ビジネスの世界に目を転ずれば、未来が時々刻々さまざまな場面で売り買いされている。例えば投資がそうである。一口に投資と言っても、多岐にわたっている。製造業が新しい設備や機械などに資金を投じることも、株や債券を購入することも投資である。また、企業が従業員の教育や訓練にかける費用も投資である。どんな分野で活躍するのであっても、他の人より前に出ようと思えば、自分に投資しなければならない。これらの投資はすべて未来を買っていると言えよう。

さらに、コンピューターをウィルスやハッキングから守るために行なう対策も、国家が軍隊などの軍備を維持するのも、やはり未来を買うための投資と言うこともできる。これらの投資は、掛け捨て生命保険と同じで何ら生産的ではないが、いざという時のために欠かせない。

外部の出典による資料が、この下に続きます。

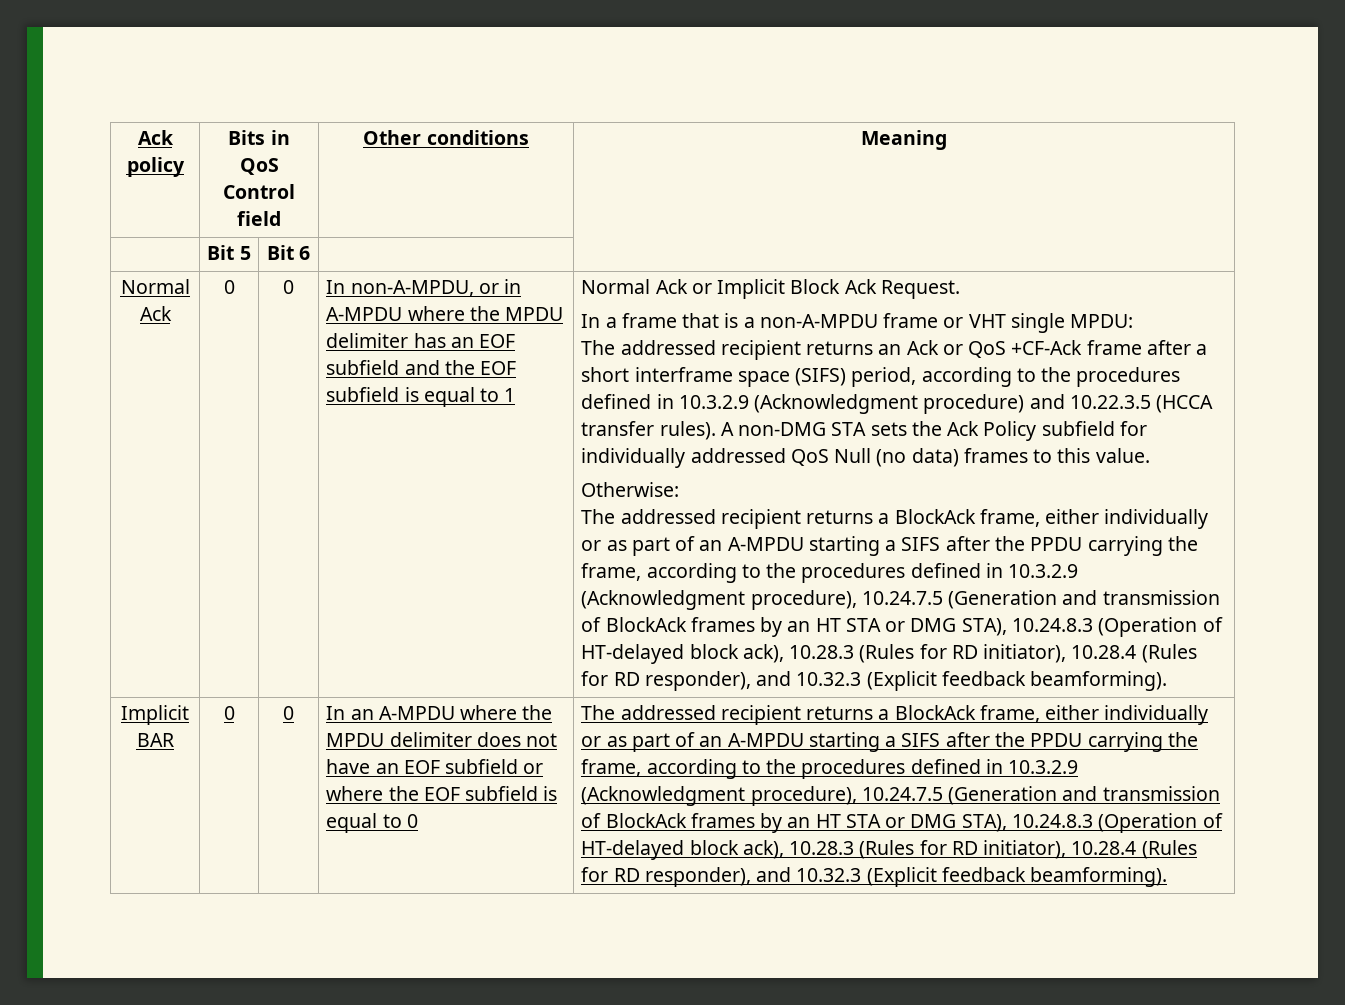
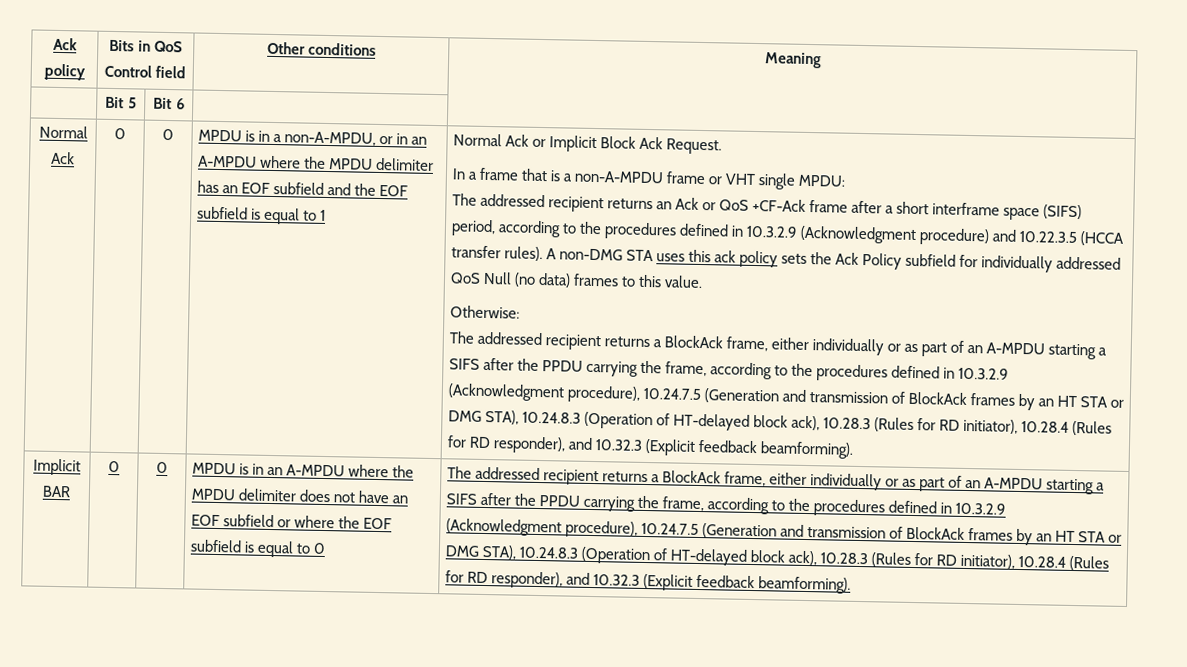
[326,280,346,294] In -> [197,129,282,143] MPDU is in a
(522, 286) none -> [410,136,427,145] an
(867, 429) none -> [655,249,779,268] uses this ack policy
[326,706,346,720] In -> [191,462,264,475] MPDU is in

自分の未来がどうなるか明確に予見できず、買った未来が結果的に有益なものになるかどうか定かではないにもかかわらず、なぜ人は未来を買おうとするのか。先の見えない未来に不安を感じるからだろうか。あるいは、より良い生活を未来に期待してのことだろうか。

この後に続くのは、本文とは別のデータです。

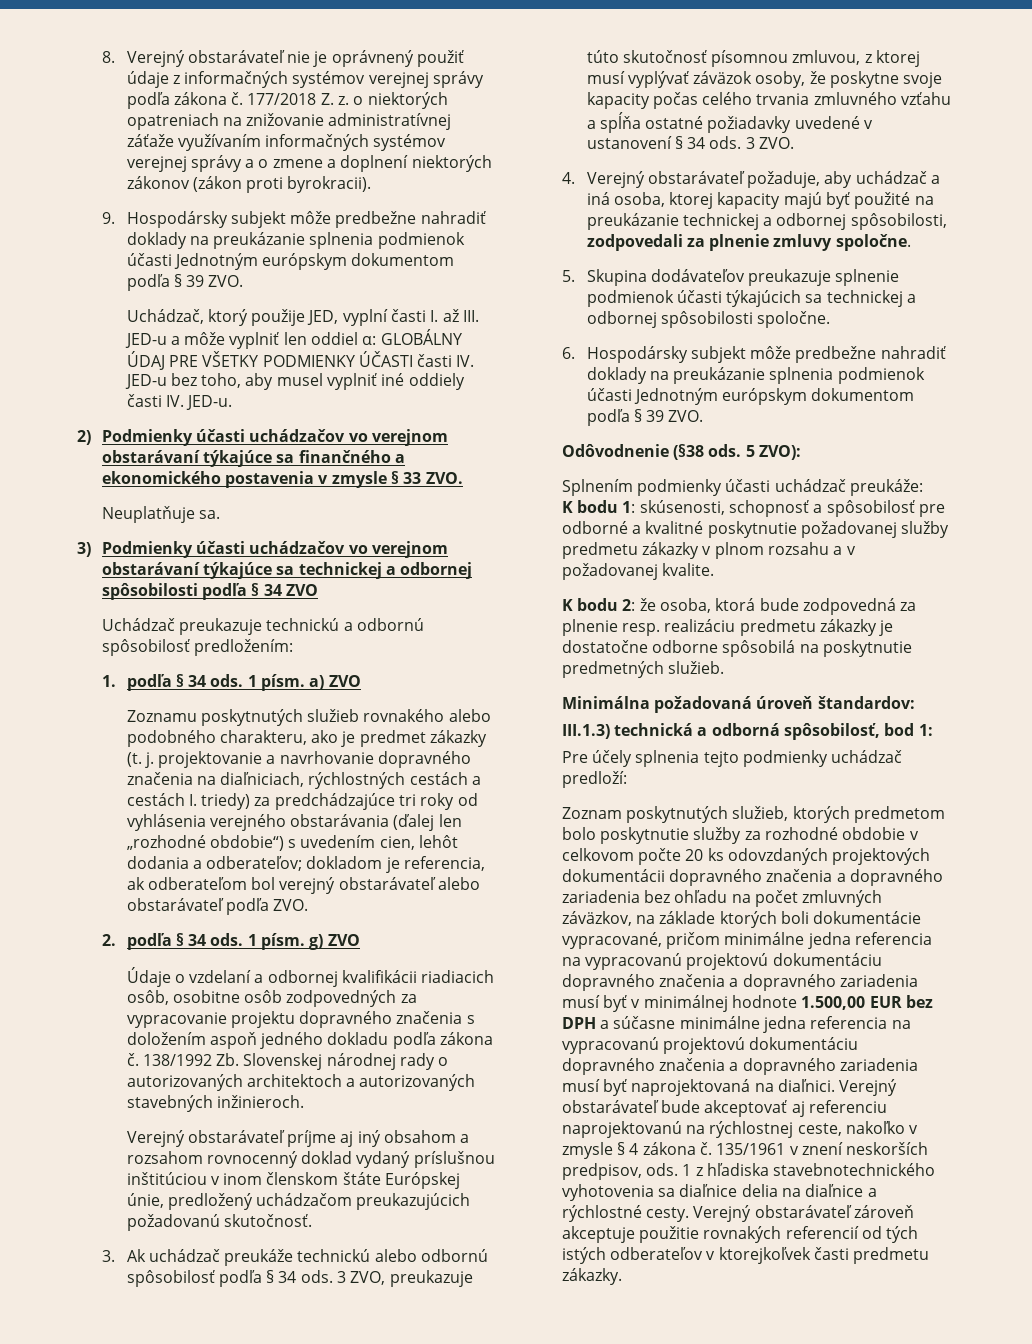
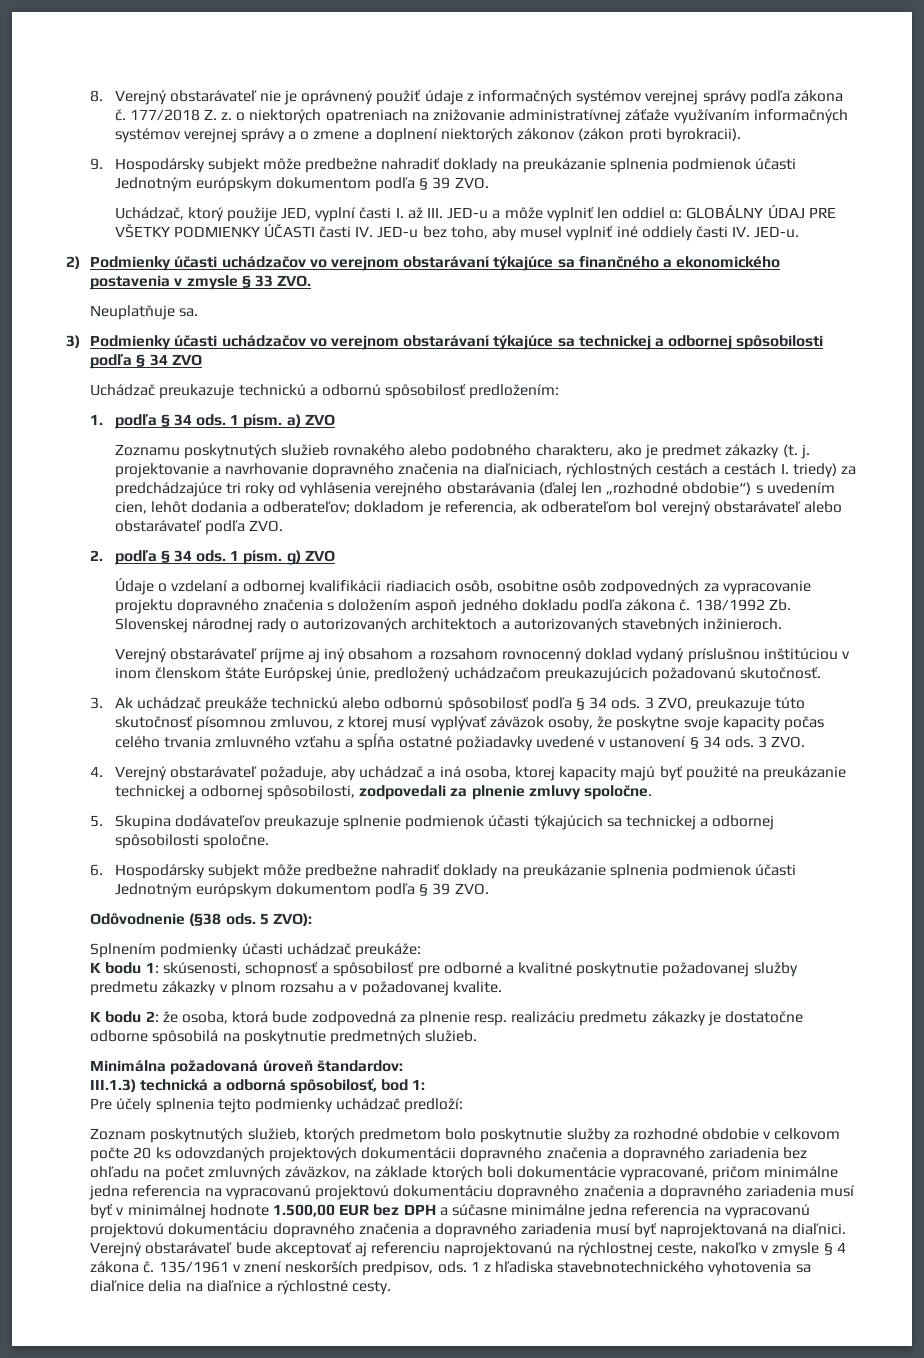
[693,1205,915,1222] [561,1226,919,1243] [561,1247,930,1264] [561,1268,622,1285] Verejný obstarávateľ zároveň akceptuje použitie rovnakých referencií od tých istých odberateľov v ktorejkoľvek časti predmetu zákazky. -> (392, 1288) none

ところが、私が身をおく農業分野では、すでに何十年も前から農民は未来に失望し、未来を買うどころか、未来を切り売りしてきた。農地は、農地としてほとんど売られることなく、宅地や雑種地となり、先人の苦闘が一瞬のうちに無に帰してしまった。そして、宅地や雑種地として売れない農地は、「耕作放棄地」として野ざらし状態であり、ほぼ再生不能である。再生するには膨大の費用と相当な根気が要るからである。

このまま日本の食料生産が縮小し続けたら、いったい日本人の食を誰が満たしてくれるのだろうか。食料の輸入を否定するつもりはないが、国際情勢が急変したり世界的な異常気象が突発したら、輸入がどうなるのか予測不能である。現にわが国は、第一次世界大戦でドイツと戦火を交えたが、第二次大戦ではともに手を組んで連合国側と戦った。アメリカとの関係も同じような歴史を歩んできた。国境がある限り、そして人類の好戦的な性格が変わらない限り、しょせん国際関係など当てにはならない。

こんな危惧を払拭するには、農業の未来を積極的に買う若者がもっともっと現われること。それしかないのである。